§ **Written task**
Please make an exact copy of the listing, without the pictures.
* * * * *
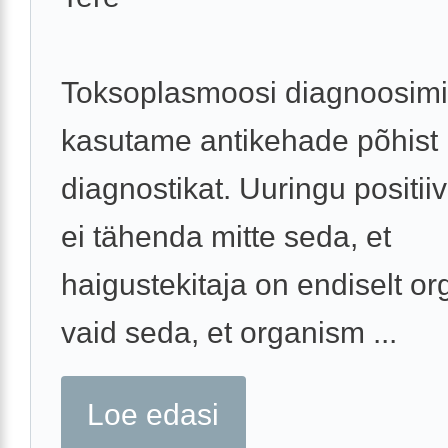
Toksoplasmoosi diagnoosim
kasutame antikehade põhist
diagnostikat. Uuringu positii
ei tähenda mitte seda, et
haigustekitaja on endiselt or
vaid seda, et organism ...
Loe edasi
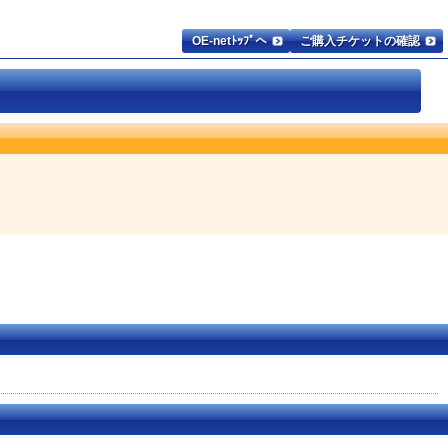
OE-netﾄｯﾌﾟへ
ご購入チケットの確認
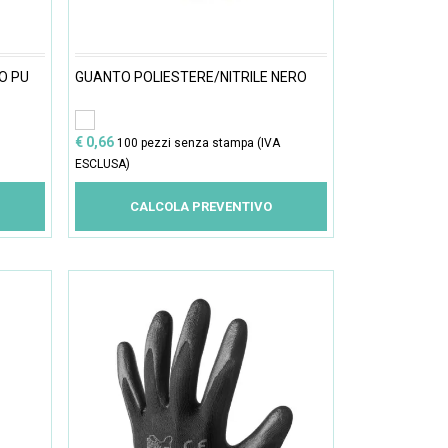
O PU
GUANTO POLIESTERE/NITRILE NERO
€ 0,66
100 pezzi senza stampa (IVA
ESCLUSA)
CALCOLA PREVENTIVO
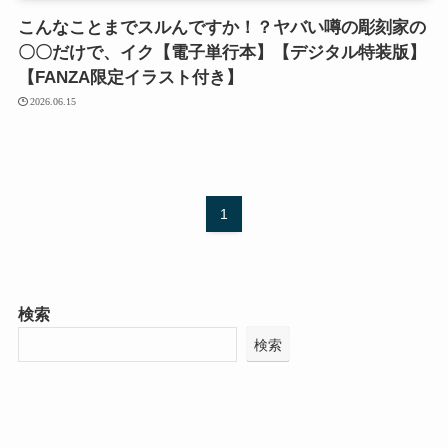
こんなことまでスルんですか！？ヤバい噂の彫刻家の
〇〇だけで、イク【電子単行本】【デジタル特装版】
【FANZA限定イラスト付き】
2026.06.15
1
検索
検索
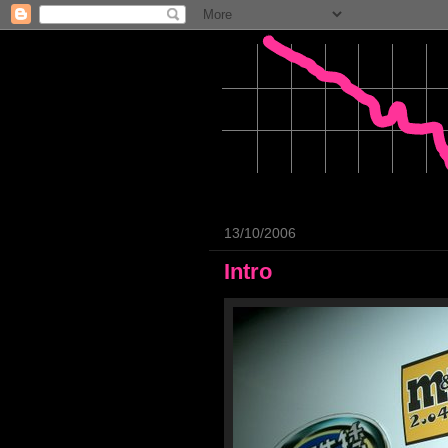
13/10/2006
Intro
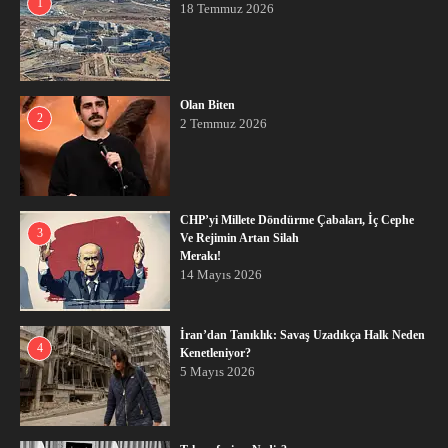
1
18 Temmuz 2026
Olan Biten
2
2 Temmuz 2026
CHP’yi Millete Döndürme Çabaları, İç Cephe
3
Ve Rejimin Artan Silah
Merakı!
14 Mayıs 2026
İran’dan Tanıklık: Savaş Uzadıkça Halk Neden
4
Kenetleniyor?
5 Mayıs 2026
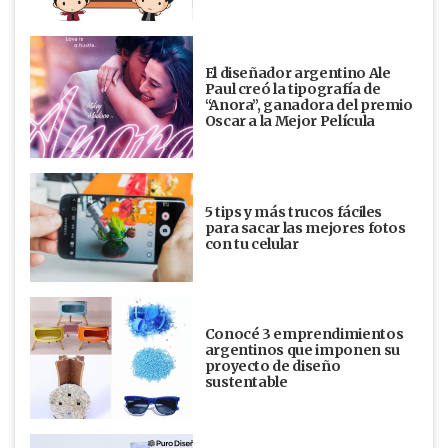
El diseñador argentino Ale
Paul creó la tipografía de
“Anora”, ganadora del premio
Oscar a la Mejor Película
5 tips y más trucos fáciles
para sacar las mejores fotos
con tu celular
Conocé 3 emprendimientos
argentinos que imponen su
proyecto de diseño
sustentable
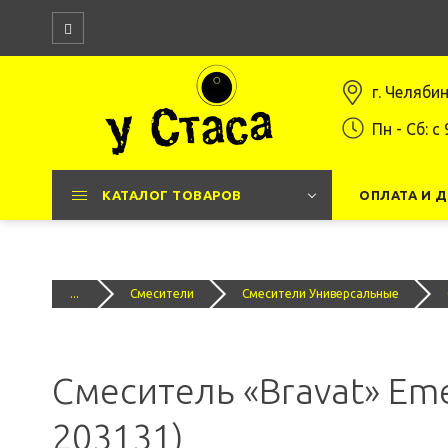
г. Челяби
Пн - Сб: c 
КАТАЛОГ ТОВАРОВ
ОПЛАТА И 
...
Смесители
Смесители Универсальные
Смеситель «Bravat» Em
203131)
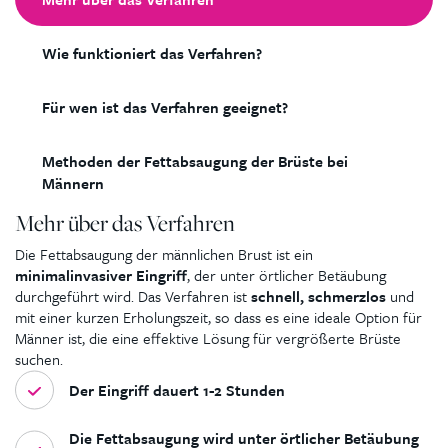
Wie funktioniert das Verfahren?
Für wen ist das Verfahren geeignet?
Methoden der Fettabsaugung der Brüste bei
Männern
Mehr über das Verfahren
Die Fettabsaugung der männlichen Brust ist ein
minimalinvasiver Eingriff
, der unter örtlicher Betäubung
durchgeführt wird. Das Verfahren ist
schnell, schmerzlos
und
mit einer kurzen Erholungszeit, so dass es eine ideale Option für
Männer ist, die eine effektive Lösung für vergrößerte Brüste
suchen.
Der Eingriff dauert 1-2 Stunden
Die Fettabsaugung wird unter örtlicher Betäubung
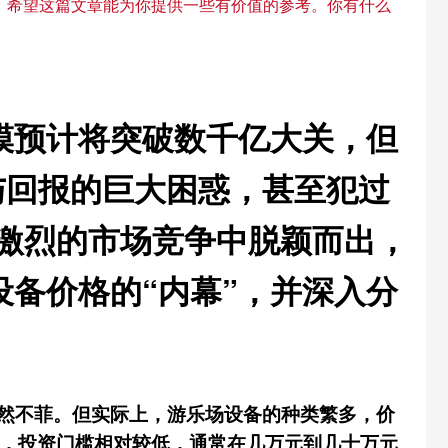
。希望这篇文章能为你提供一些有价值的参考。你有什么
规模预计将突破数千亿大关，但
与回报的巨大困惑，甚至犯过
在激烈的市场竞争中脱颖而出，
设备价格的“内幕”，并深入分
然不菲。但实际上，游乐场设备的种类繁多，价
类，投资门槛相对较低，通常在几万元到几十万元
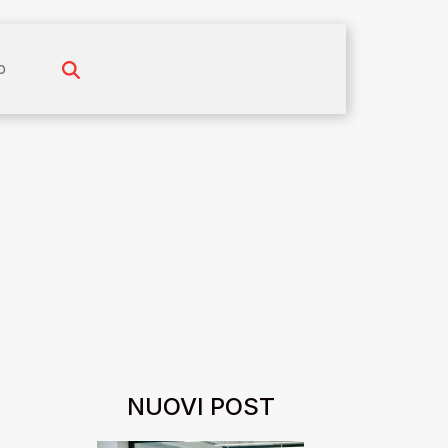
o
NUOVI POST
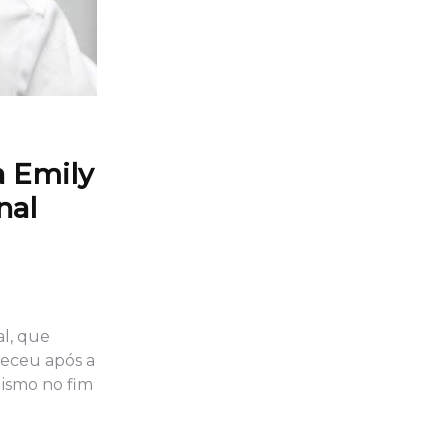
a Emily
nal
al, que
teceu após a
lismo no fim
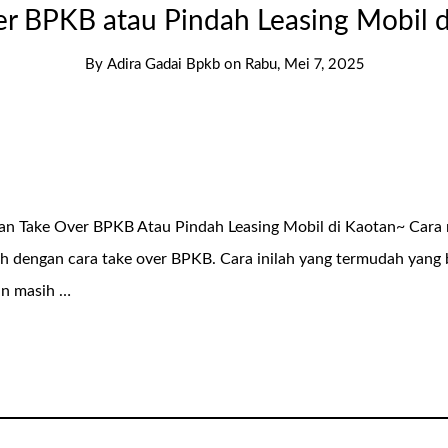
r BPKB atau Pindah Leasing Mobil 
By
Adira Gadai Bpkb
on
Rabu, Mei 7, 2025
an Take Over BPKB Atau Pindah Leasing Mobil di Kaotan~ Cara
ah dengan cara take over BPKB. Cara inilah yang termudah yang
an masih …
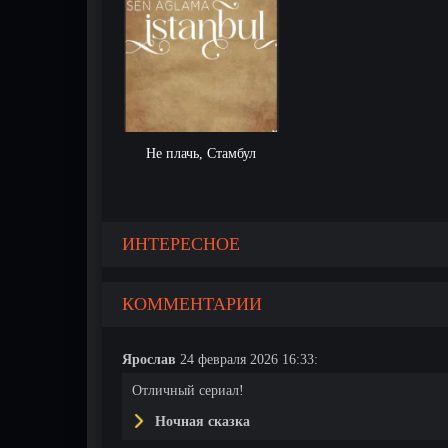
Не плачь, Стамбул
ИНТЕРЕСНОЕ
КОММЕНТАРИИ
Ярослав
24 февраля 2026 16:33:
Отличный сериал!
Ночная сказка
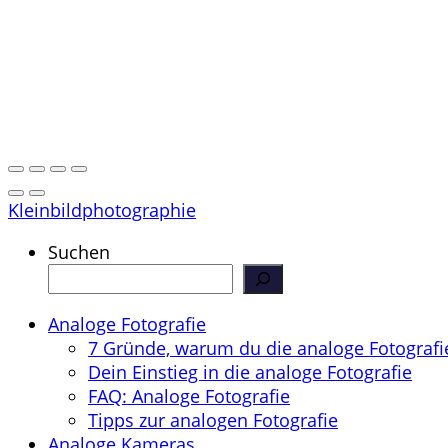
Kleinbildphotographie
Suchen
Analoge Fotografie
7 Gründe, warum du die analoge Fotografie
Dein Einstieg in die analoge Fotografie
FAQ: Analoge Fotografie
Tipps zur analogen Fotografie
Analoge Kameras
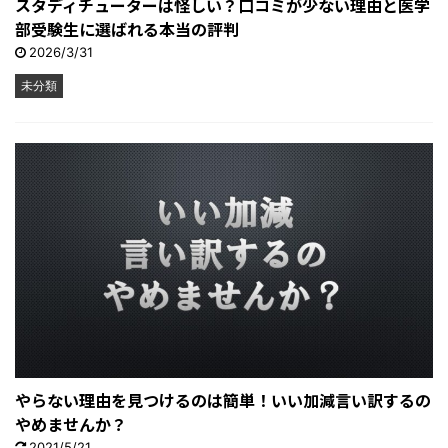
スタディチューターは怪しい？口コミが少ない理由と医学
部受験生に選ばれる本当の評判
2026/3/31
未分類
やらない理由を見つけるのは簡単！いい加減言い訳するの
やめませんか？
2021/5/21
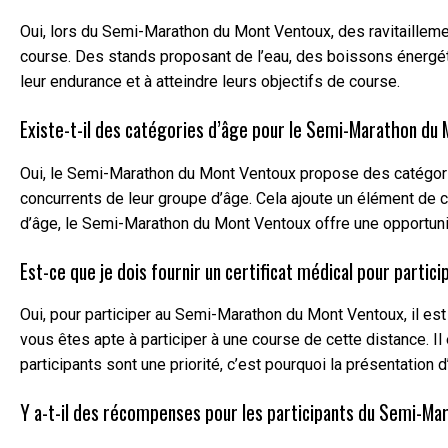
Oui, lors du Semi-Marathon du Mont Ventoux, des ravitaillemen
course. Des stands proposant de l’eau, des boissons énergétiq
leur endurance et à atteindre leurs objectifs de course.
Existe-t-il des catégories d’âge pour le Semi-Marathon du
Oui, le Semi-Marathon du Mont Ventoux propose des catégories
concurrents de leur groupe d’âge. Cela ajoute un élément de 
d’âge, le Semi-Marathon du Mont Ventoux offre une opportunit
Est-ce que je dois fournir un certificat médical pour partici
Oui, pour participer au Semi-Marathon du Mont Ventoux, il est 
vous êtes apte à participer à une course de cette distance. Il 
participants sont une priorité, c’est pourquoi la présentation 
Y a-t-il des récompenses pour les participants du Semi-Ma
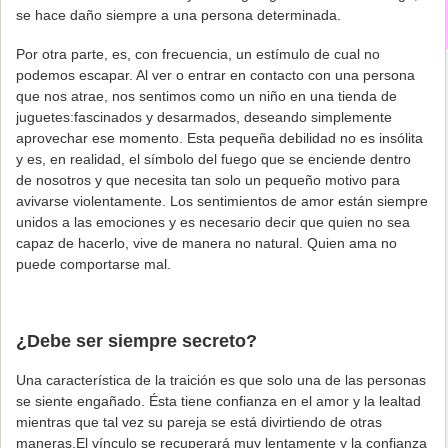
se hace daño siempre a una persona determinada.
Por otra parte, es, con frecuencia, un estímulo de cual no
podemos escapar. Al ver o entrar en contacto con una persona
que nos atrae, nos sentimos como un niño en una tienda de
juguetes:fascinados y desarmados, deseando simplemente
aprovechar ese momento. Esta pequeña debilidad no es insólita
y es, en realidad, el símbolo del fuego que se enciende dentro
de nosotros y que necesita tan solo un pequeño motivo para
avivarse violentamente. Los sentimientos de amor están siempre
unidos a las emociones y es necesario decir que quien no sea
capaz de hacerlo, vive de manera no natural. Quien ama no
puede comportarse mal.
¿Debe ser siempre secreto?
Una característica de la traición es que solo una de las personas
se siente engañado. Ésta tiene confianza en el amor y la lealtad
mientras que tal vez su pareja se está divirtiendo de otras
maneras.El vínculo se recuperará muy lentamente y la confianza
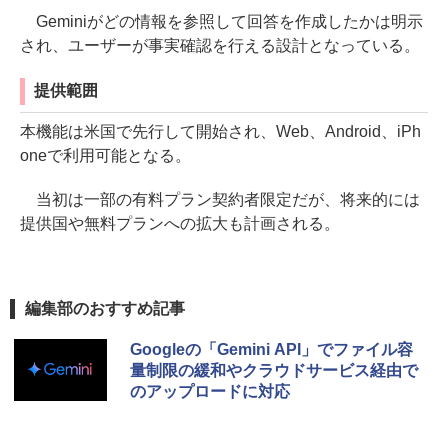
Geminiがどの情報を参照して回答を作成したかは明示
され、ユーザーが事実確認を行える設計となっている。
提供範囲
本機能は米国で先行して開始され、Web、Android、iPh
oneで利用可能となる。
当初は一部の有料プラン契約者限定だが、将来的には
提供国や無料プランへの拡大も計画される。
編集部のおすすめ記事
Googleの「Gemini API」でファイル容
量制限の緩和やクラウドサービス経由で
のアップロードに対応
* * * * *
§ **Reply to the task**
Toksoplasmoosi diagnoosim
kasutame antikehade põhist
diagnostikat. Uuringu positii
ei tähenda mitte seda, et
haigustekitaja on endiselt or
vaid seda, et organism ...
Loe edasi
OE-netﾄｯﾌﾟへ
ご購入チケットの確認
O PU
GUANTO POLIESTERE/NITRILE NERO
€ 0,66
100 pezzi senza stampa (IVA
ESCLUSA)
CALCOLA PREVENTIVO
こんなことまでスルんですか！？ヤバい噂の彫刻家の
〇〇だけで、イク【電子単行本】【デジタル特装版】
【FANZA限定イラスト付き】
2026.06.15
1
検索
検索
13/10/2006
Intro
1
18 Temmuz 2026
Olan Biten
2
2 Temmuz 2026
CHP’yi Millete Döndürme Çabaları, İç Cephe
3
Ve Rejimin Artan Silah
Merakı!
14 Mayıs 2026
İran’dan Tanıklık: Savaş Uzadıkça Halk Neden
4
Kenetleniyor?
5 Mayıs 2026
El diseñador argentino Ale
Paul creó la tipografía de
“Anora”, ganadora del premio
Oscar a la Mejor Película
5 tips y más trucos fáciles
para sacar las mejores fotos
con tu celular
Conocé 3 emprendimientos
argentinos que imponen su
proyecto de diseño
sustentable
г. Челяби
Пн - Сб: c 
КАТАЛОГ ТОВАРОВ
ОПЛАТА И 
...
Смесители
Смесители Универсальные
Смеситель «Bravat» Em
203131)
Wie funktioniert das Verfahren?
Für wen ist das Verfahren geeignet?
Methoden der Fettabsaugung der Brüste bei
Männern
Mehr über das Verfahren
Die Fettabsaugung der männlichen Brust ist ein
minimalinvasiver Eingriff
, der unter örtlicher Betäubung
durchgeführt wird. Das Verfahren ist
schnell, schmerzlos
und
mit einer kurzen Erholungszeit, so dass es eine ideale Option für
Männer ist, die eine effektive Lösung für vergrößerte Brüste
suchen.
Der Eingriff dauert 1-2 Stunden
Die Fettabsaugung wird unter örtlicher Betäubung
。希望这篇文章能为你提供一些有价值的参考。你有什么
规模预计将突破数千亿大关，但
与回报的巨大困惑，甚至犯过
在激烈的市场竞争中脱颖而出，
设备价格的“内幕”，并深入分
然不菲。但实际上，游乐场设备的种类繁多，价
类，投资门槛相对较低，通常在几万元到几十万元
o
NUOVI POST
a Emily
nal
al, que
teceu após a
lismo no fim
r BPKB atau Pindah Leasing Mobil 
By
Adira Gadai Bpkb
on
Rabu, Mei 7, 2025
an Take Over BPKB Atau Pindah Leasing Mobil di Kaotan~ Cara
ah dengan cara take over BPKB. Cara inilah yang termudah yang
an masih …
Не плачь, Стамбул
ИНТЕРЕСНОЕ
КОММЕНТАРИИ
Ярослав
24 февраля 2026 16:33:
Отличный сериал!
Ночная сказка
Kleinbildphotographie
Suchen
Analoge Fotografie
7 Gründe, warum du die analoge Fotografie
Dein Einstieg in die analoge Fotografie
FAQ: Analoge Fotografie
Tipps zur analogen Fotografie
Analoge Kameras
スタディチューターは怪しい？口コミが少ない理由と医学
部受験生に選ばれる本当の評判
2026/3/31
未分類
やらない理由を見つけるのは簡単！いい加減言い訳するの
やめませんか？
2021/5/21
Oui, lors du Semi-Marathon du Mont Ventoux, des ravitaillemen
course. Des stands proposant de l’eau, des boissons énergétiq
leur endurance et à atteindre leurs objectifs de course.
Existe-t-il des catégories d’âge pour le Semi-Marathon du
Oui, le Semi-Marathon du Mont Ventoux propose des catégories
concurrents de leur groupe d’âge. Cela ajoute un élément de 
d’âge, le Semi-Marathon du Mont Ventoux offre une opportunit
Est-ce que je dois fournir un certificat médical pour partici
Oui, pour participer au Semi-Marathon du Mont Ventoux, il est 
vous êtes apte à participer à une course de cette distance. Il 
participants sont une priorité, c’est pourquoi la présentation 
Y a-t-il des récompenses pour les participants du Semi-Ma
se hace daño siempre a una persona determinada.
Por otra parte, es, con frecuencia, un estímulo de cual no
podemos escapar. Al ver o entrar en contacto con una persona
que nos atrae, nos sentimos como un niño en una tienda de
juguetes:fascinados y desarmados, deseando simplemente
aprovechar ese momento. Esta pequeña debilidad no es insólita
y es, en realidad, el símbolo del fuego que se enciende dentro
de nosotros y que necesita tan solo un pequeño motivo para
avivarse violentamente. Los sentimientos de amor están siempre
unidos a las emociones y es necesario decir que quien no sea
capaz de hacerlo, vive de manera no natural. Quien ama no
puede comportarse mal.
¿Debe ser siempre secreto?
Una característica de la traición es que solo una de las personas
se siente engañado. Ésta tiene confianza en el amor y la lealtad
mientras que tal vez su pareja se está divirtiendo de otras
maneras.El vínculo se recuperará muy lentamente y la confianza
Geminiがどの情報を参照して回答を作成したかは明示
され、ユーザーが事実確認を行える設計となっている。
提供範囲
本機能は米国で先行して開始され、Web、Android、iPh
oneで利用可能となる。
当初は一部の有料プラン契約者限定だが、将来的には
提供国や無料プランへの拡大も計画される。
編集部のおすすめ記事
Googleの「Gemini API」でファイル容
量制限の緩和やクラウドサービス経由で
のアップロードに対応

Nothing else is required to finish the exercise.